Write the entries out again exactly as they stand, but without the pictures.
════════════════
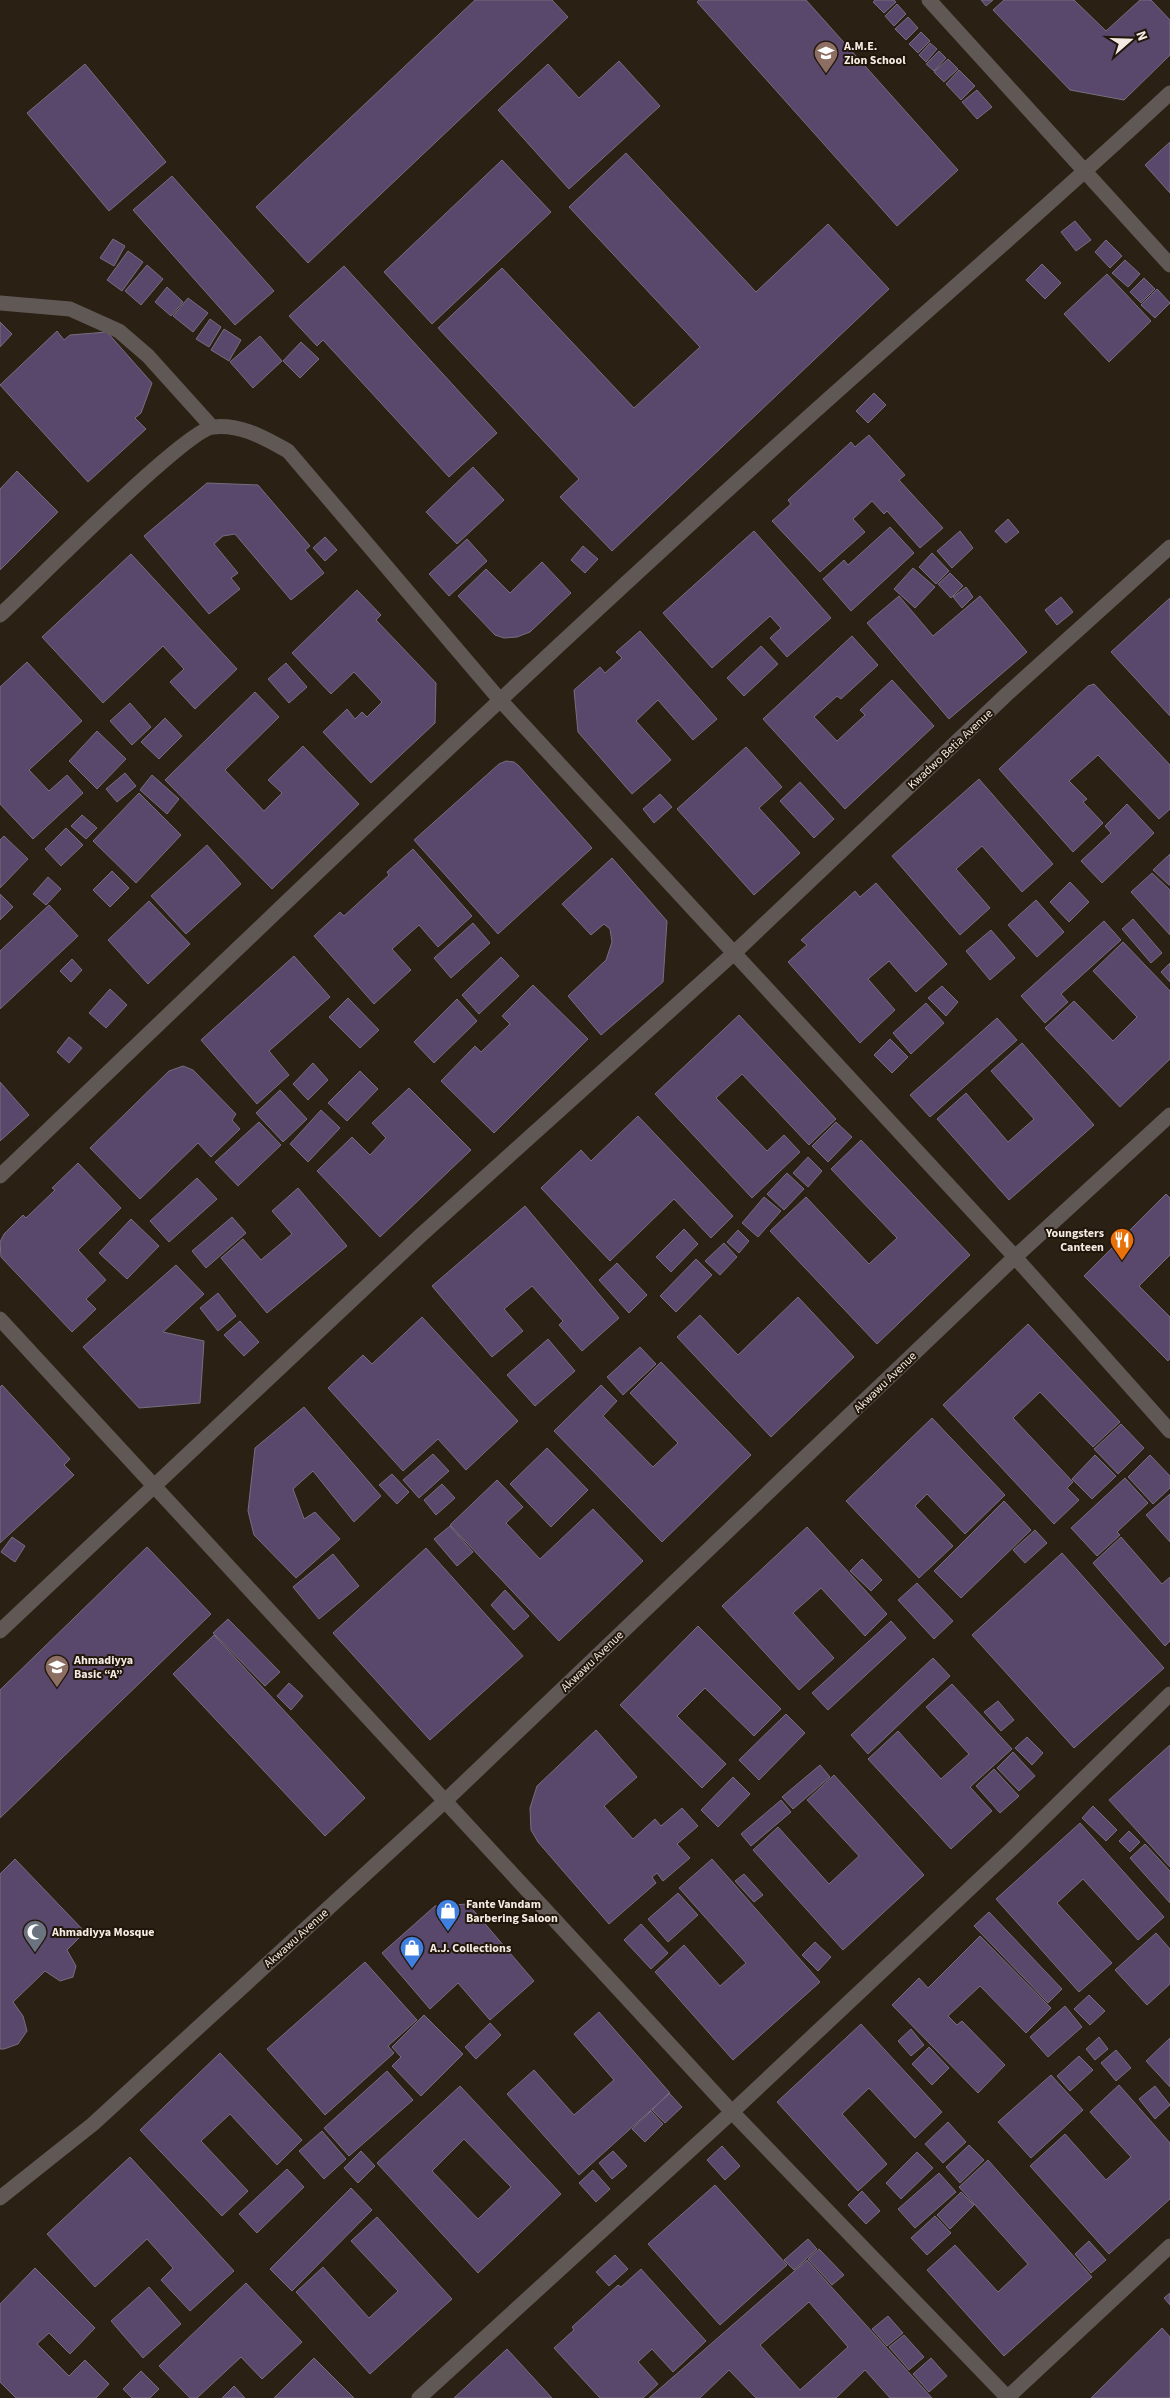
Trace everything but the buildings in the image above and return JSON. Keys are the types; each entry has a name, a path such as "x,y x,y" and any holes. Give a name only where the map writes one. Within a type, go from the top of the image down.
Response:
{"street":[{"path":"929,0 1170,265"},
{"path":"0,1176 500,700 788,436 1085,173 1170,93"},
{"path":"0,303 70,309 118,331 148,356 212,427"},
{"path":"0,616 173,452 212,427 253,431 288,451 500,700 1015,1257 1170,1431"},
{"name":"Kwadwo Betia Avenue","path":"0,1631 420,1236 733,954 1007,694 1170,547"},
{"name":"Akwawu Avenue","path":"1,2198 93,2124 444,1802 1015,1257 1170,1114"},
{"path":"0,1319 732,2112 1007,2398 1170,2246"},
{"path":"419,2398 732,2112 1014,1846 1170,1694"}],"place":[{"name":"A.M.E. Zion School","path":"826,74"},
{"name":"Youngsters Canteen","path":"1122,1261"},
{"name":"Ahmadiyya Basic “A”","path":"57,1688"},
{"name":"Fante Vandam Barbering Saloon","path":"448,1932"},
{"name":"Ahmadiyya Mosque","path":"35,1953"},
{"name":"A.J. Collections","path":"412,1969"}]}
════════════════
* **Problem solution**
Trace everything but the buildings in the image above and return JSON. Keys are the types; each entry has a name, a path such as "x,y x,y" and any holes. Give a name only where the map writes one. Within a type, go from the top of the image down.
Response:
{"street":[{"path":"929,0 1170,265"},
{"path":"0,1176 500,700 788,436 1085,173 1170,93"},
{"path":"0,303 70,309 118,331 148,356 212,427"},
{"path":"0,616 173,452 212,427 253,431 288,451 500,700 1015,1257 1170,1431"},
{"name":"Kwadwo Betia Avenue","path":"0,1631 420,1236 733,954 1007,694 1170,547"},
{"name":"Akwawu Avenue","path":"1,2198 93,2124 444,1802 1015,1257 1170,1114"},
{"path":"0,1319 732,2112 1007,2398 1170,2246"},
{"path":"419,2398 732,2112 1014,1846 1170,1694"}],"place":[{"name":"A.M.E. Zion School","path":"826,74"},
{"name":"Youngsters Canteen","path":"1122,1261"},
{"name":"Ahmadiyya Basic “A”","path":"57,1688"},
{"name":"Fante Vandam Barbering Saloon","path":"448,1932"},
{"name":"Ahmadiyya Mosque","path":"35,1953"},
{"name":"A.J. Collections","path":"412,1969"}]}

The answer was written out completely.